Un día cualquiera en la vida de Elon Musk, se sienta en el palco de la final de Qatar con Jared Kushner, el yerno de Trump; se hace un selfi con Nailya Asker-Zade, propagandista del Kremlin, y sube varios vídeos de los goles. Twitter, la red social que compró, prohíbe mencionar a sus rivales Facebook, Instagram o Mastodon, pero le advierten las autoridades de EE UU y Europa. A la mañana siguiente renuncia a esta medida (como unos días antes a cancelar a los periodistas críticos) y se cierra la encuesta que él mismo abrió para que los tuiteros le digan si debe seguir. Le dicen que no, que dimita. La acción de Tesla ha bajado tanto que ya no es el hombre más rico del mundo. Vale, no era un día cualquiera sino dos.
Hoy Elon Musk es carne de meme, objeto de burla o de ira para muchos de los usuarios de las redes. Otros aún lo idolatran. No hace tanto era el emprendedor modelo, el tipo que iba a llenar el mundo de coches eléctricos y el espacio de cohetes. Era así en 2018, cuando se hizo el documental Elon Musk. The Real-Life Iron Man (en Netflix), que desde el título lo compara con un superhéroe.
Lo dirige Sonia Anderson, autora de otros documentales biográficos (sobre David Bowie o Diana Spencer), a la que en este caso deslumbra demasiado el brillo del magnate. Presentado como un genio desde niño, se cuenta una dura infancia en su Sudáfrica natal, en la que sufrió acoso escolar y el conflictivo divorcio de sus padres. No se menciona, eso debió influir algo en su carrera, que esos padres ya eran millonarios. Se defiende aquí que Elon se hizo a sí mismo, que estudió pidiendo becas y haciendo trabajos a tiempo parcial como tantos otros. Se insiste en que cualquiera se habría retirado a una isla paradisiaca con el dinero que sacó de sus primeros pelotazos, eso es cierto, pero él tiende a reinvertir su dinero y su tiempo en nuevos proyectos.
Desfilan colaboradores que se deshacen en elogios a su talento y a sus éxitos al frente de PayPal, Tesla o SpaceX. Hablan directivos, ingenieros, astronautas, periodistas y expertos en gestión.

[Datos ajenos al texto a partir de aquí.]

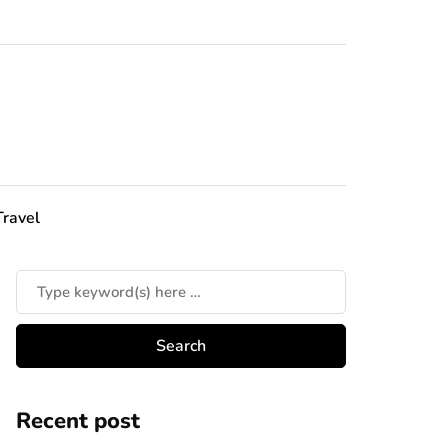
Travel
Recent post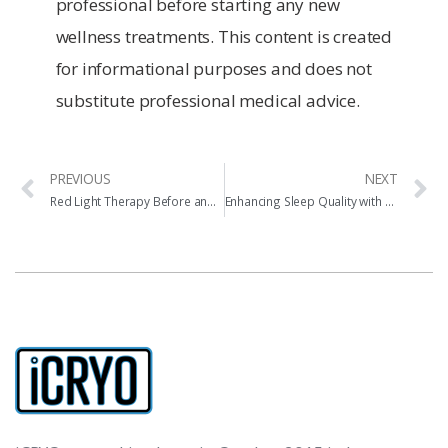
professional before starting any new
wellness treatments. This content is created
for informational purposes and does not
substitute professional medical advice.
PREVIOUS
NEXT
Red Light Therapy Before and After Results
Enhancing Sleep Quality with Cryotherapy and Red Light Therapy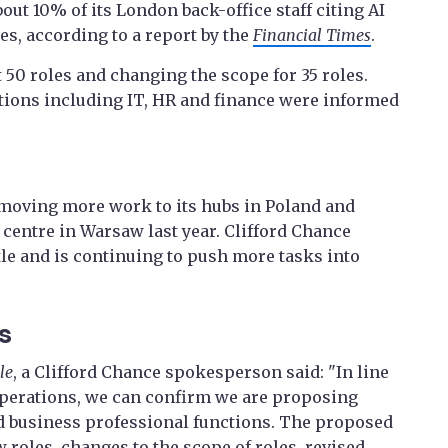
out 10% of its London back-office staff citing AI
s, according to a report by the
Financial Times
.
 50 roles and changing the scope for 35 roles.
tions including IT, HR and finance were informed
s moving more work to its hubs in Poland and
 centre in Warsaw last year. Clifford Chance
le and is continuing to push more tasks into
s
le
, a Clifford Chance spokesperson said: "In line
operations, we can confirm we are proposing
 business professional functions. The proposed
 roles, changes to the scope of roles, revised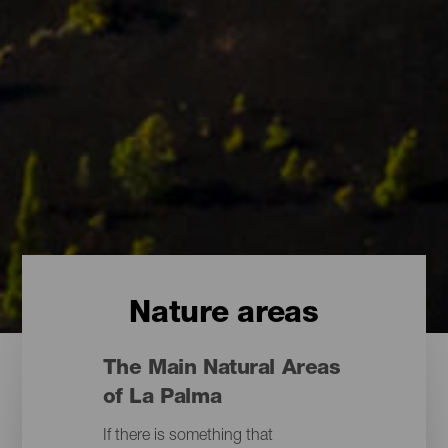
Nature areas
The Main Natural Areas
of La Palma
If there is something that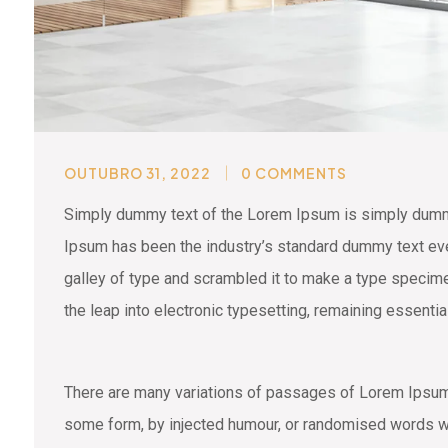
OUTUBRO 31, 2022
0 COMMENTS
Simply dummy text of the Lorem Ipsum is simply dummy 
Ipsum has been the industry’s standard dummy text eve
galley of type and scrambled it to make a type specimen
the leap into electronic typesetting, remaining essenti
There are many variations of passages of Lorem Ipsum a
some form, by injected humour, or randomised words wh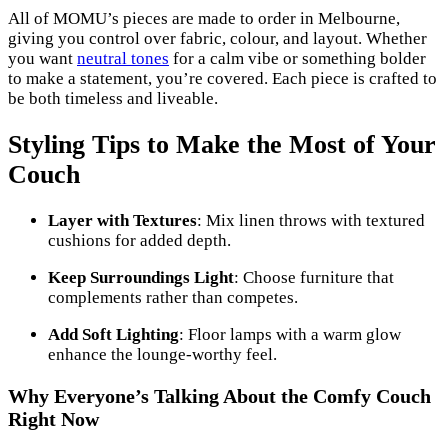
All of MOMU’s pieces are made to order in Melbourne,
giving you control over fabric, colour, and layout. Whether
you want
neutral tones
for a calm vibe or something bolder
to make a statement, you’re covered. Each piece is crafted to
be both timeless and liveable.
Styling Tips to Make the Most of Your
Couch
Layer with Textures
: Mix linen throws with textured
cushions for added depth.
Keep Surroundings Light
: Choose furniture that
complements rather than competes.
Add Soft Lighting
: Floor lamps with a warm glow
enhance the lounge-worthy feel.
Why Everyone’s Talking About the Comfy Couch
Right Now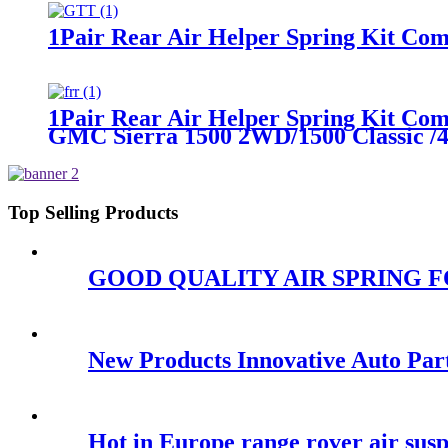
1Pair Rear Air Helper Spring Kit Com
1Pair Rear Air Helper Spring Kit Co
GMC Sierra 1500 2WD/1500 Classic 
Top Selling Products
GOOD QUALITY AIR SPRING FOR
New Products Innovative Auto P
Hot in Europe range rover air sus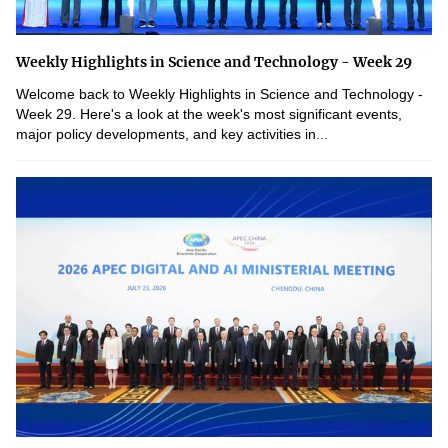
Weekly Highlights in Science and Technology - Week 29
Welcome back to Weekly Highlights in Science and Technology -
Week 29. Here's a look at the week's most significant events,
major policy developments, and key activities in...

Pero no escuchamos ninguna voz no ya crítica, sino un poco distante. La más entusiasta es Julie Anderson, que fue su vicepresidenta en PayPal y lo acompañó en SpaceX: asegura que en sus empresas todo el mundo trabaja 12 o 14 diarias, y el jefe algunas más, pero no les importa, hasta les resulta excitante, porque están convencidos de que están “cambiando el mundo”. Se jalean incluso las afirmaciones más osadas del empresario: que va a montar una base en Marte, que nos va a implantar un chip en el cerebro para que podamos competir con las inteligencias artificiales (antes de que estas nos dominen) o que quizás vivamos todos en una realidad virtual, como en un videojuego de seres mucho más avanzados. También se dice, y esto es cierto, que la marca personal de Musk ha impulsado sus empresas, porque es un imán para los inversores.

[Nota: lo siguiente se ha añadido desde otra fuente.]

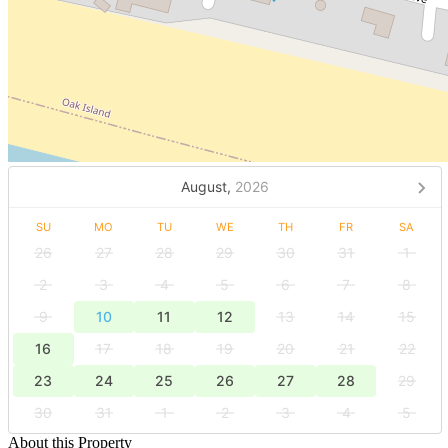
August,
2026
SU
MO
TU
WE
TH
FR
SA
26
27
28
29
30
31
1
2
3
4
5
6
7
8
9
10
11
12
13
14
15
16
17
18
19
20
21
22
23
24
25
26
27
28
29
30
31
1
2
3
4
5
About this Property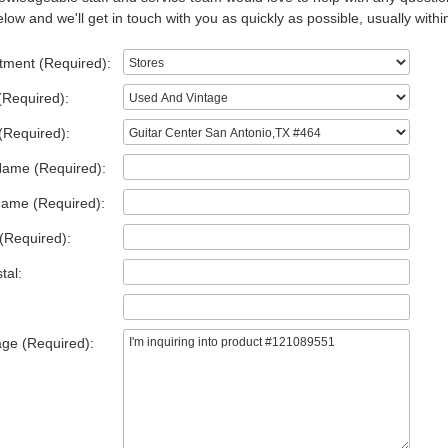
low and we'll get in touch with you as quickly as possible, usually withi
tment (Required):
(Required):
(Required):
Name (Required):
Name (Required):
(Required):
tal:
ge (Required):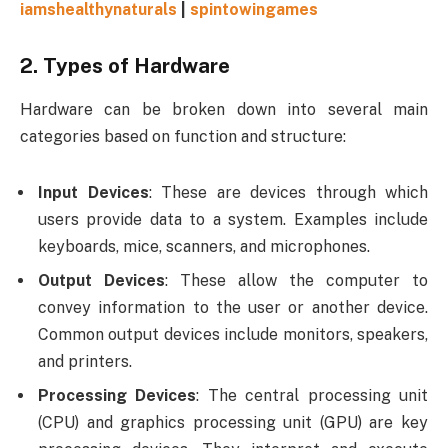
iamshealthynaturals
|
spintowingames
2.
Types of Hardware
Hardware can be broken down into several main
categories based on function and structure:
Input Devices
: These are devices through which
users provide data to a system. Examples include
keyboards, mice, scanners, and microphones.
Output Devices
: These allow the computer to
convey information to the user or another device.
Common output devices include monitors, speakers,
and printers.
Processing Devices
: The central processing unit
(CPU) and graphics processing unit (GPU) are key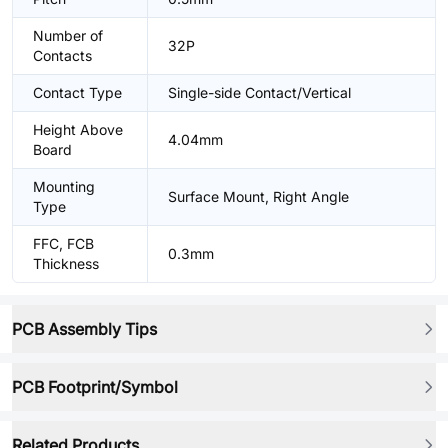
Number of
32P
Contacts
Contact Type
Single-side Contact/Vertical
Height Above
4.04mm
Board
Mounting
Surface Mount, Right Angle
Type
FFC, FCB
0.3mm
Thickness
PCB Assembly Tips
PCB Footprint/Symbol
Related Products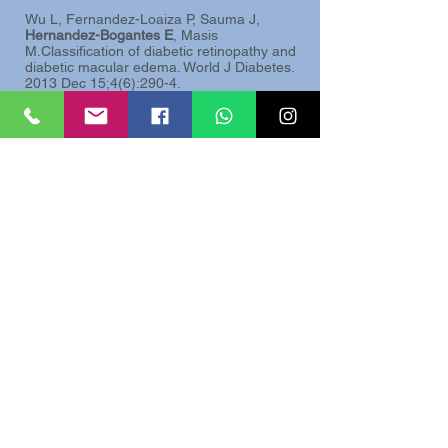
Wu L, Fernandez-Loaiza P, Sauma J,
Hernandez-Bogantes E
, Masis
M.Classification of diabetic retinopathy and
diabetic macular edema. World J Diabetes.
2013 Dec 15;4(6):290-4.
Wu L, Arevalo JF,
Hernandez-Bogantes E
,
Roca JA.
Intravitreal infliximab for refractory
pseudophakic cystoid macular edema:
results of the Pan-American Collaborative
Retina Study Group.
Int Ophthalmol. 2012
Jun;32(3):235-43.
Lihteh Wu MD, Marisse Masis MD,
Erick
Hernandez-Bogantes MD
“Choroidal
Imaging With Sprectral Domain Optical
Coherence Tomography”, Retina Surgery
Global Perspectives. January-February
2011
Martinez J,
Hernandez-Bogantes E
, Wu
L.
Diabetic retinopathy screening using
single-field digital fundus photography at a
district level in Costa Rica: a pilot study.
Int
Ophthalmol. 2011 Apr;31(2):83-8.
Wu L,
Hernandez Bogantes E
. Pneumatic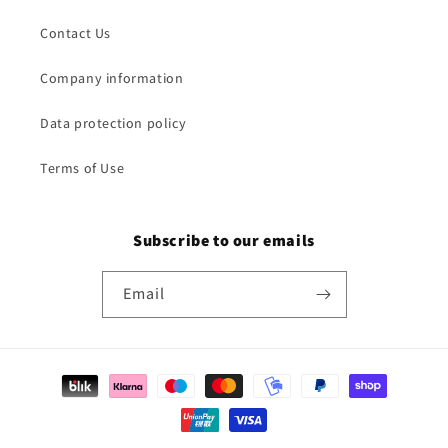
Contact Us
Company information
Data protection policy
Terms of Use
Subscribe to our emails
Email
Payment
methods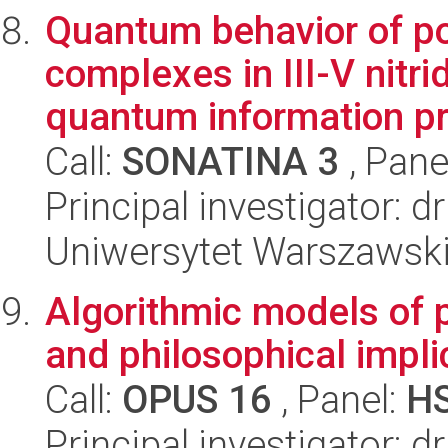
Quantum behavior of po
complexes in III-V nitr
quantum information pr
Call:
SONATINA 3
, Pane
Principal investigator: 
Uniwersytet Warszawski,
Algorithmic models of p
and philosophical impli
Call:
OPUS 16
, Panel:
H
Principal investigator: d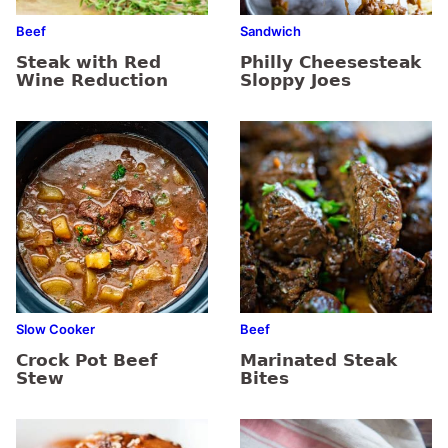
Beef
Sandwich
Steak with Red
Philly Cheesesteak
Wine Reduction
Sloppy Joes
Slow Cooker
Beef
Crock Pot Beef
Marinated Steak
Stew
Bites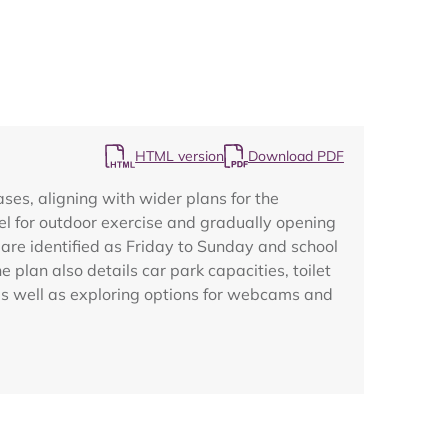
HTML version
Download PDF
Map
es, aligning with wider plans for the
el for outdoor exercise and gradually opening
 are identified as Friday to Sunday and school
plan also details car park capacities, toilet
 as well as exploring options for webcams and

Claro que esto se filmó antes de la crisis reputacional que le golpea. En 2018, Musk ya era amigo de meterse en líos, como cuando anunció en Twitter que sacaría a Tesla de Bolsa (no lo hizo) o cuando se fumó un porro de marihuana (ya era legal) mientras participaba en el podcast de Joe Rogan, quien luego en la pandemia sería un difusor de teorías de la conspiración (lo que desató el boicot a Spotify de artistas como Neil Young). Los episodios más recientes, y más demoledores para su prestigio, han tenido lugar en su errática y caprichosa gestión de Twitter, la plataforma que centra la conversación política y mediática mundial. Que si despedía a la mayoría de la plantilla, que si readmitía a Trump, que si amnistiaba a todas las cuentas suspendidas, que si cobraba por la verificación, que si daba el sello azul sin verificar nada, que si suspende las cuentas de periodistas, que si las devuelve. Que habrá una ocurrencia nueva cada día. Hasta el punto de que los accionistas de Tesla están deseando que Musk deje la gestión de Twitter, como ha prometido, no ya para que vuelva a centrarse, sino para que no deteriore el valor de todas sus marcas.
Elon Musk, se afirma en este documental, es un visionario de los que solo sale uno cada cien años. Así que no esperen ninguno más, ni mejor, hasta el siglo XXII. Poco nos pasa.